Single-Step Latent Consistency Model for Remote Sensing Image Super-Resolution
Xiaohui Sun, Jiangwei Mo, Hanlin Wu, Jie Ma
TL;DR
LCMSR addresses the slow inference of diffusion-based RSISR by introducing a two-stage latent framework that maps HR–LR differences into a compact latent code and enforces trajectory consistency in latent space. A residual autoencoder captures high-frequency details as $\bm z = \mathcal{E}(I_{\mathrm{HR}}, I_{\mathrm{LR}}^{\uparrow})$, and the SR result is produced as $I_{\mathrm{SR}} = \mathcal{D}(I_{\mathrm{LR}}, \bm z)$. The second stage employs a latent diffusion forward process and a consistency model that maps noisy latents to the latent start point in one step, conditioned on LR features via a CondNet and reinforced by a KD loss and a CT loss with EMA targets.

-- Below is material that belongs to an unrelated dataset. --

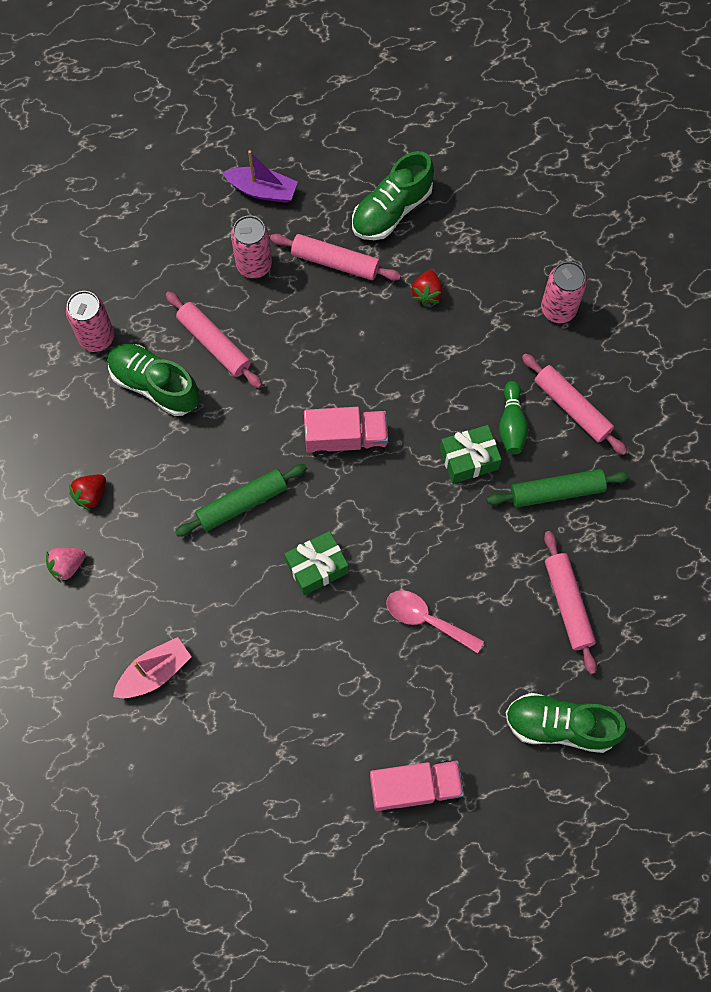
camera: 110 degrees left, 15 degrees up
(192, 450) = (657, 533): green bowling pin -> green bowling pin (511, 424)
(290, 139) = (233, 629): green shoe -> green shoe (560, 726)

The approach reduces diffusion steps from thousands to a single step while achieving competitive PSNR and superior FID/LPIPS compared with SOTA methods on AID and DIOR, enabling real-time-like RSISR performance without heavy diffusion sampling.
Abstract
Recent advancements in diffusion models (DMs) have greatly advanced remote sensing image super-resolution (RSISR). However, their iterative sampling processes often result in slow inference speeds, limiting their application in real-time tasks. To address this challenge, we propose the latent consistency model for super-resolution (LCMSR), a novel single-step diffusion approach designed to enhance both efficiency and visual quality in RSISR tasks. Our proposal is structured into two distinct stages. In the first stage, we pretrain a residual autoencoder to encode the differential information between high-resolution (HR) and low-resolution (LR) images, transitioning the diffusion process into a latent space to reduce computational costs. The second stage focuses on consistency diffusion learning, which aims to learn the distribution of residual encodings in the latent space, conditioned on LR images. The consistency constraint enforces that predictions at any two timesteps along the reverse diffusion trajectory remain consistent, enabling direct mapping from noise to data. As a result, the proposed LCMSR reduces the iterative steps of traditional diffusion models from 50-1000 or more to just a single step, significantly improving efficiency. Experimental results demonstrate that LCMSR effectively balances efficiency and performance, achieving inference times comparable to non-diffusion models while maintaining high-quality output.